In the past few years, there has been a surge in the development of Virtual Reality (VR) technology. This second wave of VR has brought about new displays and input devices, making the technology more accessible and affordable for consumers. Enthusiasts are leading the way in driving this development, with new hardware and software concepts constantly emerging.

Aside from the commonly known Head-Mounted Displays (HMDs), other devices like haptics devices, controllers, vests, omnidirectional treadmills, tracking technologies, and optical scanners are gaining importance in the VR field. Many of these technologies are already precise and robust enough to be used in professional and scientific settings.

There are, however, common issues with these new technologies that need to be addressed. These include motion-to-photon latency, barrel distortion, and low-persistence displays. The paper discusses the approaches to solving these problems and provides an in-depth analysis of the upcoming 

### POS Tagger

In [18]:
def pos(text): 
    response = client.chat.completions.create(
      model="gpt-3.5-turbo",
      messages=[
        {"role": "system", "content": "You are a pos tagger"},
        {"role": "user", "content": text}
      ]
    )
    return response

In [19]:
text = "Shoot all the blue jays you want, if you can hit em, but remember that it’s a sin to kill a mockingbird."
tagged = pos(text)

In [20]:
# print(tagged)
print(tagged.choices[0].message.content)

Shoot/VB all/DT the/DT blue/JJ jays/NNS you/PRP want/VBP ,/, if/IN you/PRP can/MD hit/VB em/JJ ,/, but/CC remember/VB that/IN it/PRP ’s/VBZ a/DT sin/NN to/TO kill/VB a/DT mockingbird/NN ./.


### Irony Detection

In [33]:
def irony(text): 
    response = client.chat.completions.create(
      model="gpt-3.5-turbo",
      messages=[
        {"role": "system", "content": "Is there irony present in the text"},
        {"role": "user", "content": text}
      ]
    )
    return response

In [29]:
text = "Shoot all the blue jays you want, if you can hit em, but remember that it’s a sin to kill a mockingbird."
entities = irony(text)

In [30]:
# print(entities)
print(entities.choices[0].message.content)

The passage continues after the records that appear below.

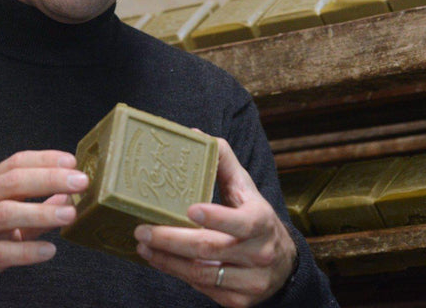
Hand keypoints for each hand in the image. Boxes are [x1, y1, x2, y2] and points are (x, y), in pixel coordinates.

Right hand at [0, 150, 88, 306]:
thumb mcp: (4, 222)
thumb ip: (35, 210)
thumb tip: (68, 197)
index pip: (15, 163)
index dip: (44, 159)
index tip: (72, 161)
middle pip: (11, 182)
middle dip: (48, 179)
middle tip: (80, 182)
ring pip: (4, 213)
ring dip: (40, 212)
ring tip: (69, 215)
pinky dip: (25, 251)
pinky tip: (48, 251)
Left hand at [134, 138, 295, 307]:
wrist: (284, 266)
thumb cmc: (257, 218)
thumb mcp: (246, 188)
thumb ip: (223, 161)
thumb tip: (196, 134)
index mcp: (262, 221)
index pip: (241, 222)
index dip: (215, 217)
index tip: (189, 209)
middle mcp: (259, 254)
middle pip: (209, 249)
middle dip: (171, 240)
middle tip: (142, 230)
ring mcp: (249, 281)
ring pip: (200, 273)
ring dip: (167, 260)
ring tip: (143, 246)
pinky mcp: (237, 301)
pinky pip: (201, 289)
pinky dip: (177, 274)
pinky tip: (160, 260)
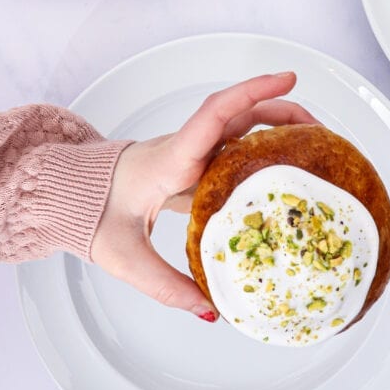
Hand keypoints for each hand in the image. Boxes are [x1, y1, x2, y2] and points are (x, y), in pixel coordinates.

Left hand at [90, 72, 315, 319]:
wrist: (68, 194)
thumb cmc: (90, 214)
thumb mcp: (124, 257)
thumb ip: (167, 286)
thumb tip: (211, 311)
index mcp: (171, 158)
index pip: (214, 115)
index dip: (252, 93)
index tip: (287, 79)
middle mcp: (186, 147)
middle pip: (239, 114)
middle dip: (282, 109)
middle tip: (322, 127)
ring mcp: (190, 153)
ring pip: (240, 127)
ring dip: (276, 126)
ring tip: (314, 146)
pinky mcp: (192, 164)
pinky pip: (234, 148)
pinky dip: (262, 150)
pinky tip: (283, 172)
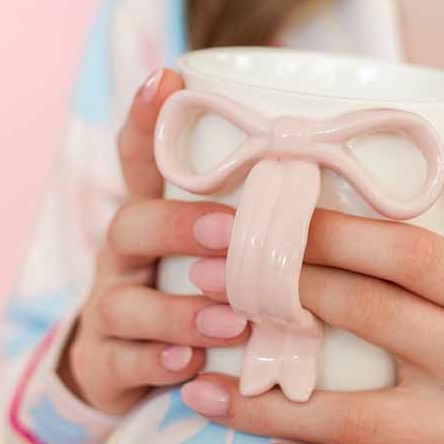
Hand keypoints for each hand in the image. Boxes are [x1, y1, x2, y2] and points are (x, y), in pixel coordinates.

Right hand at [57, 67, 251, 416]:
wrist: (126, 366)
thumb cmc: (195, 286)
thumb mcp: (216, 243)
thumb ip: (260, 210)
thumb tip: (339, 164)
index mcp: (154, 211)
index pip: (141, 155)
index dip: (146, 116)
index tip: (165, 77)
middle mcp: (125, 254)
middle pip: (132, 223)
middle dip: (181, 226)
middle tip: (232, 233)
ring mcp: (110, 306)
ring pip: (128, 301)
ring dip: (181, 310)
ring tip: (232, 318)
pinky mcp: (105, 362)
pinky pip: (122, 361)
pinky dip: (157, 363)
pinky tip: (191, 366)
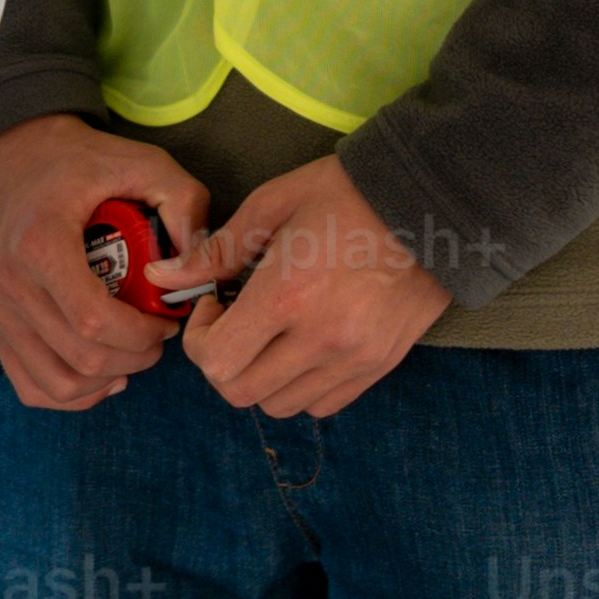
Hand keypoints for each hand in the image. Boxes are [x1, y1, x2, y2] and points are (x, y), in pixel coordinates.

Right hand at [0, 114, 210, 413]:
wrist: (15, 156)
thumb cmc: (78, 162)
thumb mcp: (141, 162)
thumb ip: (183, 202)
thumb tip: (198, 264)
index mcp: (42, 244)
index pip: (94, 321)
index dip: (142, 335)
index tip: (167, 321)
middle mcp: (11, 284)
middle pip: (82, 357)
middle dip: (136, 358)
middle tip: (157, 337)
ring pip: (58, 383)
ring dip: (106, 379)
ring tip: (131, 353)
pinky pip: (32, 387)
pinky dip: (72, 393)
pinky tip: (101, 372)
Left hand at [189, 155, 450, 417]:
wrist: (435, 203)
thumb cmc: (348, 193)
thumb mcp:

Yes, there is irony present in the text. The irony lies in the fact that while it is portrayed as acceptable to shoot blue jays, it is deemed a sin to kill a mockingbird. This statement suggests that there is a moral distinction between the two, even though both species are simply birds. The irony emphasizes the unjust treatment of mockingbirds, which symbolize innocence and harmlessness in Harper Lee's novel "To Kill a Mockingbird."

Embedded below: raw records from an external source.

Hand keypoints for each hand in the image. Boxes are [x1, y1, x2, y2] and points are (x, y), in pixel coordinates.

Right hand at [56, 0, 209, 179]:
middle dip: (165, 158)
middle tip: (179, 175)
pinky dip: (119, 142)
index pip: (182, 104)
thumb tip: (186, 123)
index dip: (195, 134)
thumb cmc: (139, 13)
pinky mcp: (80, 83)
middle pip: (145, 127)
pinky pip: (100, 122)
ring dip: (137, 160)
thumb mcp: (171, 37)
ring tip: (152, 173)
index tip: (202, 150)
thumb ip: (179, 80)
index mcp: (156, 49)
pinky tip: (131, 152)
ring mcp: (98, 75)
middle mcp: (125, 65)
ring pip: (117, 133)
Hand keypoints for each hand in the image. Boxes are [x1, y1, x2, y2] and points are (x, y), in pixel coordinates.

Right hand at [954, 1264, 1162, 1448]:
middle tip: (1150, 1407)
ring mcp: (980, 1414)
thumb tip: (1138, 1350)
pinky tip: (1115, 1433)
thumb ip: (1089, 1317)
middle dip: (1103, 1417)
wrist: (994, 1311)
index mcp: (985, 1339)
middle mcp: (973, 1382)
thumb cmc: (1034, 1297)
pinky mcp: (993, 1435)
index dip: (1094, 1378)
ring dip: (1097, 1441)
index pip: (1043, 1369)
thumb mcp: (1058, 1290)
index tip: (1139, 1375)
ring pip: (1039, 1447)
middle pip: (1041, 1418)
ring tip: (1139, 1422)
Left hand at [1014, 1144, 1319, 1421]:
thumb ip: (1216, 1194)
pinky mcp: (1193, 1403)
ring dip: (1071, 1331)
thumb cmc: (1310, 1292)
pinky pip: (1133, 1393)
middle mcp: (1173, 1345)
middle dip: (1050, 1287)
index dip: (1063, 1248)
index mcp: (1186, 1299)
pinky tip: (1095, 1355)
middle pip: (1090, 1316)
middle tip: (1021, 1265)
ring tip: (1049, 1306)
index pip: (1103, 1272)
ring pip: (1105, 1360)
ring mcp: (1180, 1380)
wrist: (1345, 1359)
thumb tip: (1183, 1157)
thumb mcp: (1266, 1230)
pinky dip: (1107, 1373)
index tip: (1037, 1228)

### Natural Language Inference

In [34]:
def nli(s1, s2): 
    response = client.chat.completions.create(
      model="gpt-3.5-turbo",
      messages=[
        {"role": "system", "content": "The task is, give two sentences: a premise and a hypothesis, to classify the relation between them. We have three classes to describe this relationship.\nEntailment: the hypothesis follows from the fact that the premise is true\nContradiction: the hypothesis contradicts the fact that the premise is true\nNeutral: There is not relationship between premise and hypothesis"},
        {"role": "user", "content": f"Sentence 1: {s1}\nSentence 2: {s2}"}
      ]
    )
    return response

In [36]:
s1 = "A man inspects the uniform of a figure in some East Asian country."
s2 = "The man is sleeping"
inference = nli(s1, s2)

In [37]:
# print(inference)
print(inference.choices[0].message.content)

Premise: A man inspects the uniform of a figure in some East Asian country.
Hypothesis: The man is sleeping.

Relation: Neutral


## Submission

Please submit a written report of what task you tried probing, how well did GPT3 do for that task and what were your key takeaways in this experiment.